▶ **TASK REQUIREMENTS**: Starting at the beginning of the rows and continuing through the line that contains "نحن نستخدم ملفات", copy the text out again with "انقر هنا" swapped for "اضغط هنا". Change nothing else.
[DATA FOR THIS EXERCISE]
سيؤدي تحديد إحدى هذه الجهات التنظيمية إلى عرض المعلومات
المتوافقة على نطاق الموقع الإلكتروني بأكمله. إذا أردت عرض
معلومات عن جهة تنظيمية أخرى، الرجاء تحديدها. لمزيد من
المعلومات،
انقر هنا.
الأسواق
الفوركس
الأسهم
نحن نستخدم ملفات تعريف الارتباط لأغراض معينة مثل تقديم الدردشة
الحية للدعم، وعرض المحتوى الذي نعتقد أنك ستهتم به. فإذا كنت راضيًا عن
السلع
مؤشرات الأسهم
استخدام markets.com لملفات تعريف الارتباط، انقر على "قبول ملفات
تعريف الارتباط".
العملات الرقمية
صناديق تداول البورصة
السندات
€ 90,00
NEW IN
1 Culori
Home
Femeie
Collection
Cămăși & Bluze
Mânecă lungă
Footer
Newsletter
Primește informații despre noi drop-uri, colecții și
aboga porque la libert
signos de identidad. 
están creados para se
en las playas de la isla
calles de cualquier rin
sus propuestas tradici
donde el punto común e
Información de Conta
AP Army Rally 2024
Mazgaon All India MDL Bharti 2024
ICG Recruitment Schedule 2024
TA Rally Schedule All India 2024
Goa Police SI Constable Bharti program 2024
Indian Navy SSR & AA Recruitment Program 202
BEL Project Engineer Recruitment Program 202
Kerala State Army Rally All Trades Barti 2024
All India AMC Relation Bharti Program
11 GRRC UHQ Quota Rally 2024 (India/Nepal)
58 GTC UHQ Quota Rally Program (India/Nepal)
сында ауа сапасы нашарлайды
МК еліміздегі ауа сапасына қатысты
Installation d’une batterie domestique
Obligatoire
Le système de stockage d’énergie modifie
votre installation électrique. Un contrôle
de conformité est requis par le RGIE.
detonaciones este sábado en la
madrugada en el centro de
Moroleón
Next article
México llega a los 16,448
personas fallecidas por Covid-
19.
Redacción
[/DATA FOR THIS EXERCISE]
▶ **RESULT**:
سيؤدي تحديد إحدى هذه الجهات التنظيمية إلى عرض المعلومات
المتوافقة على نطاق الموقع الإلكتروني بأكمله. إذا أردت عرض
معلومات عن جهة تنظيمية أخرى، الرجاء تحديدها. لمزيد من
المعلومات،
اضغط هنا.
الأسواق
الفوركس
الأسهم
نحن نستخدم ملفات تعريف الارتباط لأغراض معينة مثل تقديم الدردشة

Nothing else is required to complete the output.